Semiconductor lasers have also been a central topic of FOPS. Junges et al. [11] present a numerical study of two mutually delay-coupled semiconductor lasers. They predict that a complex distribution of periodic and chaotic laser oscillations appears as function of coupling and detuning. In a connected area, quantum-optical studies have been a consistent theme in the field of FOPS. In an invited paper, Kabuss et al. [12] discuss a theory for coherent quantum feedback and Pyragas control, and analyze the quantum kinetics of entanglement growth by computing multi-time correlations.

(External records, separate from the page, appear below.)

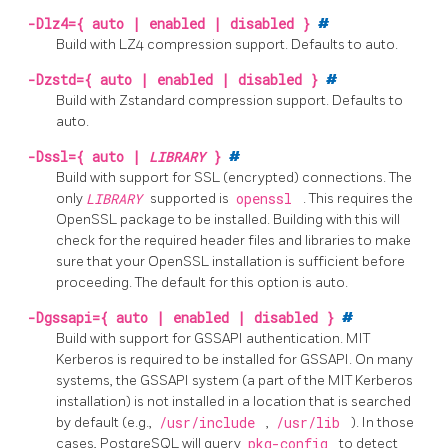
-Dlz4={ auto | enabled | disabled }
#
Build with
LZ4
compression support. Defaults to auto.
-Dzstd={ auto | enabled | disabled }
#
Build with
Zstandard
compression support. Defaults to
auto.
-Dssl={ auto |
LIBRARY
}
#
Build with support for
SSL
(encrypted) connections. The
only
LIBRARY
supported is
openssl
. This requires the
OpenSSL
package to be installed. Building with this will
check for the required header files and libraries to make
sure that your
OpenSSL
installation is sufficient before
proceeding. The default for this option is auto.
-Dgssapi={ auto | enabled | disabled }
#
Build with support for GSSAPI authentication. MIT
Kerberos is required to be installed for GSSAPI. On many
systems, the GSSAPI system (a part of the MIT Kerberos
installation) is not installed in a location that is searched
by default (e.g.,
/usr/include
,
/usr/lib
). In those
cases, PostgreSQL will query
pkg-config
to detect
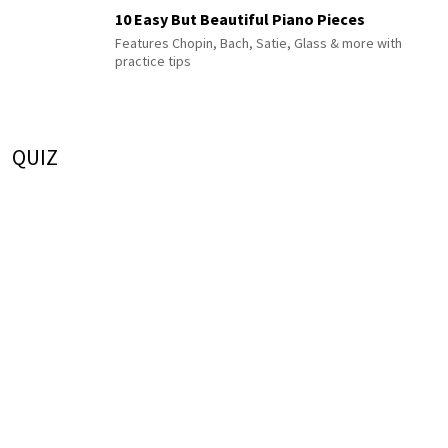
10 Easy But Beautiful Piano Pieces
Features Chopin, Bach, Satie, Glass & more with
practice tips
QUIZ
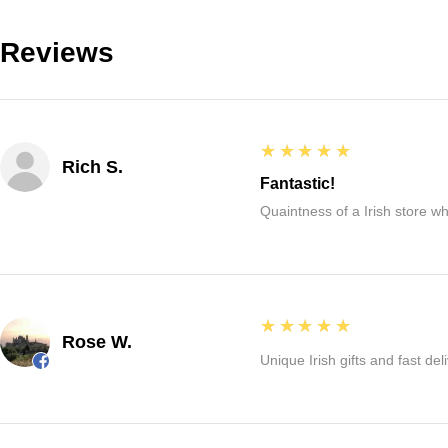
Reviews
5
★★★★★
Rich S.
Fantastic!
Quaintness of a Irish store whe
5
★★★★★
Rose W.
Unique Irish gifts and fast del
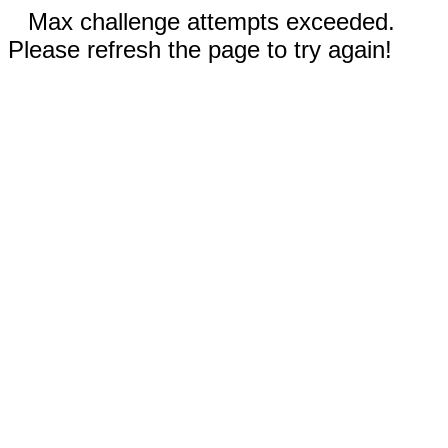
Max challenge attempts exceeded.
Please refresh the page to try again!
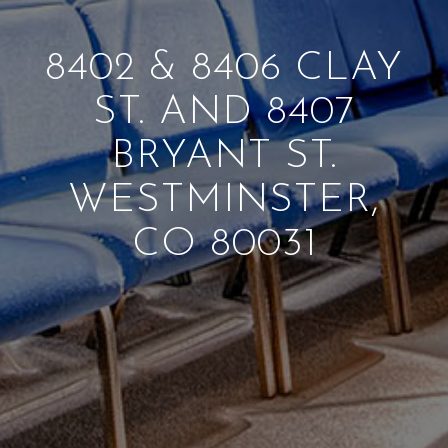
8402
&
8406 CLAY
ST. AND 8407
BRYANT ST.
WESTMINSTER,
CO 80031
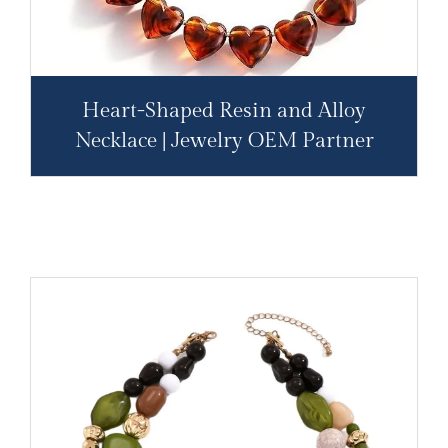
Heart-Shaped Resin and Alloy
Necklace | Jewelry OEM Partner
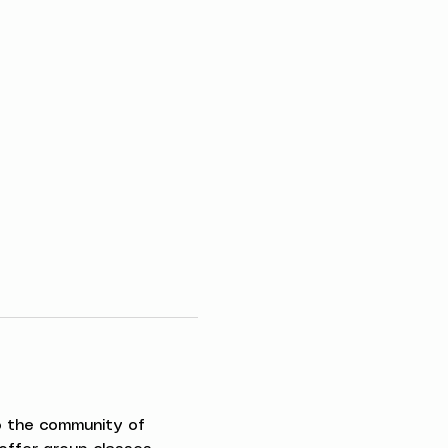
to the community of 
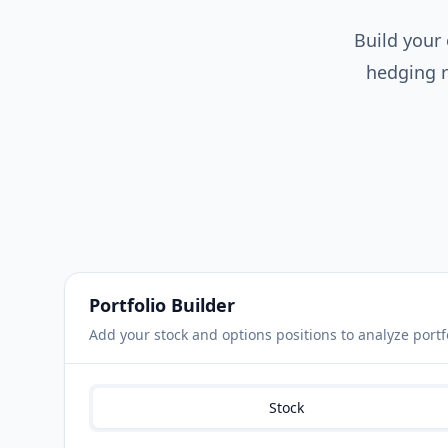
Build your
hedging r
Portfolio Builder
Add your stock and options positions to analyze portf
Stock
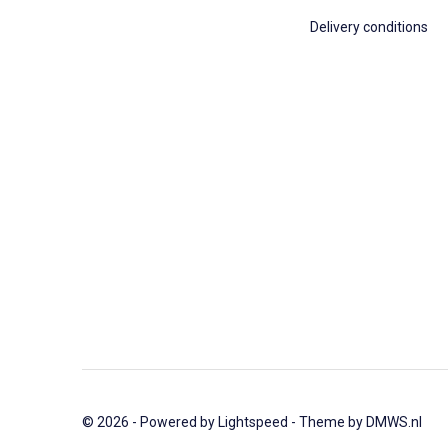
Delivery conditions
© 2026 - Powered by
Lightspeed
- Theme by
DMWS.nl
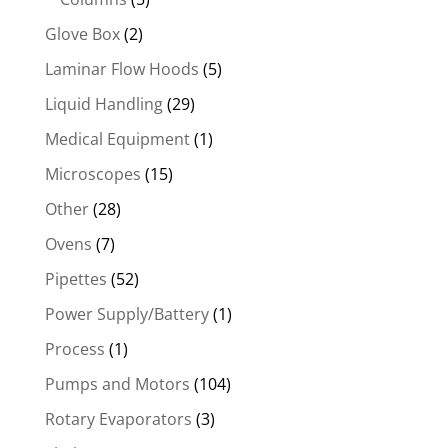
Glove Box
(2)
Laminar Flow Hoods
(5)
Liquid Handling
(29)
Medical Equipment
(1)
Microscopes
(15)
Other
(28)
Ovens
(7)
Pipettes
(52)
Power Supply/Battery
(1)
Process
(1)
Pumps and Motors
(104)
Rotary Evaporators
(3)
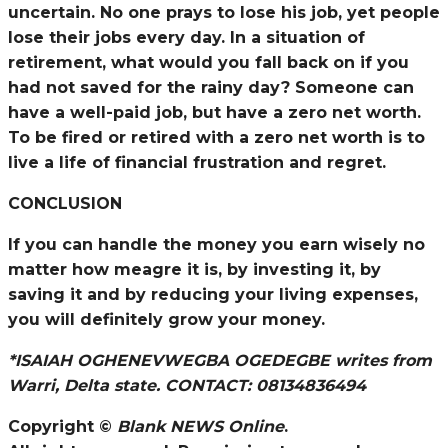
uncertain. No one prays to lose his job, yet people
lose their jobs every day. In a situation of
retirement, what would you fall back on if you
had not saved for the rainy day? Someone can
have a well-paid job, but have a zero net worth.
To be fired or retired with a zero net worth is to
live a life of financial frustration and regret.
CONCLUSION
If you can handle the money you earn wisely no
matter how meagre it is, by investing it, by
saving it and by reducing your living expenses,
you will definitely grow your money.
*ISAIAH OGHENEVWEGBA OGEDEGBE writes from
Warri, Delta state. CONTACT: 08134836494
Copyright ©
Blank NEWS Online
.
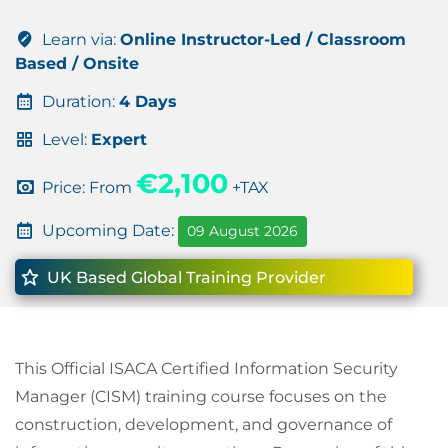
Learn via:
Online Instructor-Led / Classroom
Based / Onsite
Duration:
4 Days
Level:
Expert
€2,100
Price: From
+TAX
Upcoming Date:
09 August 2026
UK Based Global Training Provider
This Official ISACA Certified Information Security
Manager (CISM) training course focuses on the
construction, development, and governance of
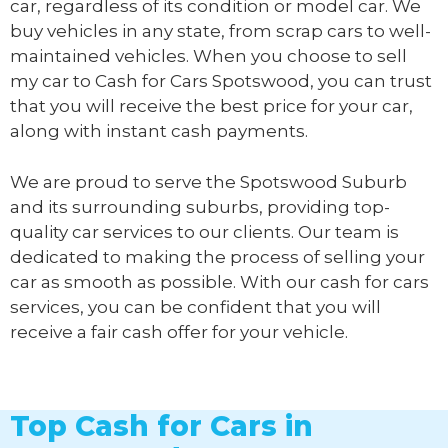
car, regardless of its condition or model car. We
buy vehicles in any state, from scrap cars to well-
maintained vehicles. When you choose to sell
my car to
Cash for Cars Spotswood
, you can trust
that you will receive the best price for your car,
along with instant cash payments.
We are proud to serve the Spotswood Suburb
and its surrounding suburbs, providing top-
quality car services to our clients. Our team is
dedicated to making the process of selling your
car as smooth as possible. With our cash for cars
services, you can be confident that you will
receive a fair cash offer for your vehicle.
Top Cash for Cars in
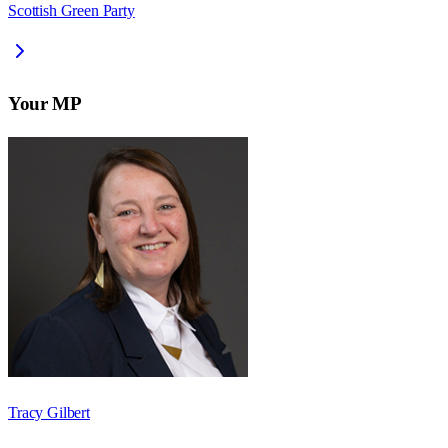
Scottish Green Party
Your MP
Tracy Gilbert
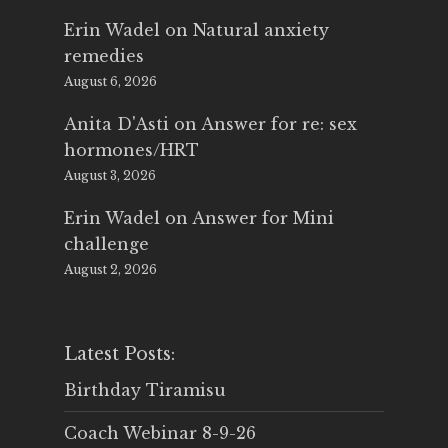
Erin Wadel
on
Natural anxiety
remedies
August 6, 2026
Anita D'Asti
on
Answer for re: sex
hormones/HRT
August 3, 2026
Erin Wadel
on
Answer for Mini
challenge
August 2, 2026
Latest Posts:
Birthday Tiramisu
Coach Webinar 8-9-26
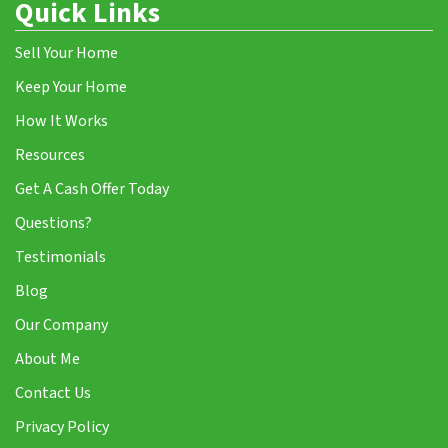
Quick Links
Sell Your Home
Keep Your Home
How It Works
Resources
Get A Cash Offer Today
Questions?
Testimonials
Blog
Our Company
About Me
Contact Us
Privacy Policy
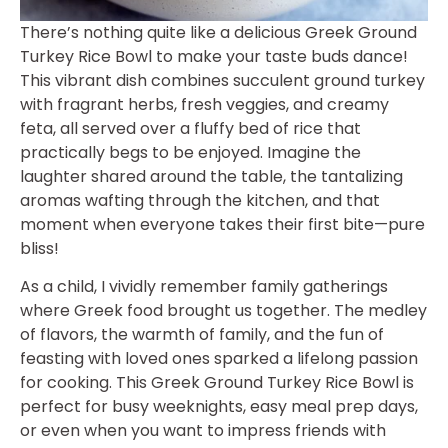
There’s nothing quite like a delicious Greek Ground
Turkey Rice Bowl to make your taste buds dance!
This vibrant dish combines succulent ground turkey
with fragrant herbs, fresh veggies, and creamy
feta, all served over a fluffy bed of rice that
practically begs to be enjoyed. Imagine the
laughter shared around the table, the tantalizing
aromas wafting through the kitchen, and that
moment when everyone takes their first bite—pure
bliss!
As a child, I vividly remember family gatherings
where Greek food brought us together. The medley
of flavors, the warmth of family, and the fun of
feasting with loved ones sparked a lifelong passion
for cooking. This Greek Ground Turkey Rice Bowl is
perfect for busy weeknights, easy meal prep days,
or even when you want to impress friends with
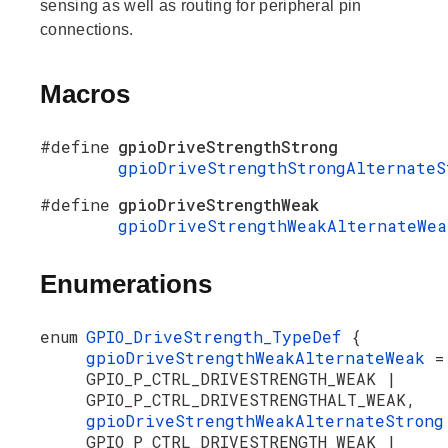
sensing as well as routing for peripheral pin
connections.
Macros
#define
gpioDriveStrengthStrong
gpioDriveStrengthStrongAlternateS
#define
gpioDriveStrengthWeak
gpioDriveStrengthWeakAlternateWea
Enumerations
enum
GPIO_DriveStrength_TypeDef
{
gpioDriveStrengthWeakAlternateWeak
=
GPIO_P_CTRL_DRIVESTRENGTH_WEAK |
GPIO_P_CTRL_DRIVESTRENGTHALT_WEAK,
gpioDriveStrengthWeakAlternateStron
GPIO_P_CTRL_DRIVESTRENGTH_WEAK |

Terahertz (THz) frequency electromagnetic fields are resonant with many of the relevant quasiparticle states in solids, and the number of THz investigations has steadily increased. Springer et al. [13] propose a new numerical method to solve for excitonic states when electronic masses are anisotropic. The approach is applied to show that the mass anisotropy generates two spectrally distinct THz resonances in germanium.

High-harmonic generation (HHG) has been studied in atomic system for decades, but for only a few years in semiconductors. In an invited paper, Huttner et al. [14] overview a many-body theory that describes atomic as well as semiconductor HHG with one and the same theory. They demonstrate that band structure as well as delocalization of the initial electronic states can introduce significant differences between atomic and solid-state HHG. Multiphoton aspects behind the HHG are studied by Khurgin [15], who finds unambiguous connection between the nonlinear optical conductivity and the odd-order nonlinear optical susceptibility. The ability to generate attosecond pulses using high harmonic generation has been one of the drivers for its development. Attosecond pulses produced by high harmonic generation are used by Borja et al. [16] to probe transient absorption in solids, including germanium, on a femtosecond attosecond timescale.

Beyond semiconductors, studies of related materials are also interesting to those working on FOPS. In an invited article, Gehl et al. [17] present progress on hybrid superconductor/semiconductor optical sources. The dispersion of surface plasmon polaritons in metal films is directly imaged by Ives et al. [18]. In an invited article, the structure-property relations in individual carbon nanotubes are studied by Yao et al. [19].

This special issue is dedicated to the memory of Galina Khitrova, who was a key researcher driving the broader field of FOPS and specifically the series of FOPS meetings. She was one of the organizers of the first FOPS meeting in 2001, and stayed involved with the organization of the series of meetings. Her strong contributions, not only scientific but also in fostering an atmosphere of lively and stimulating discussions, will be sorely missed.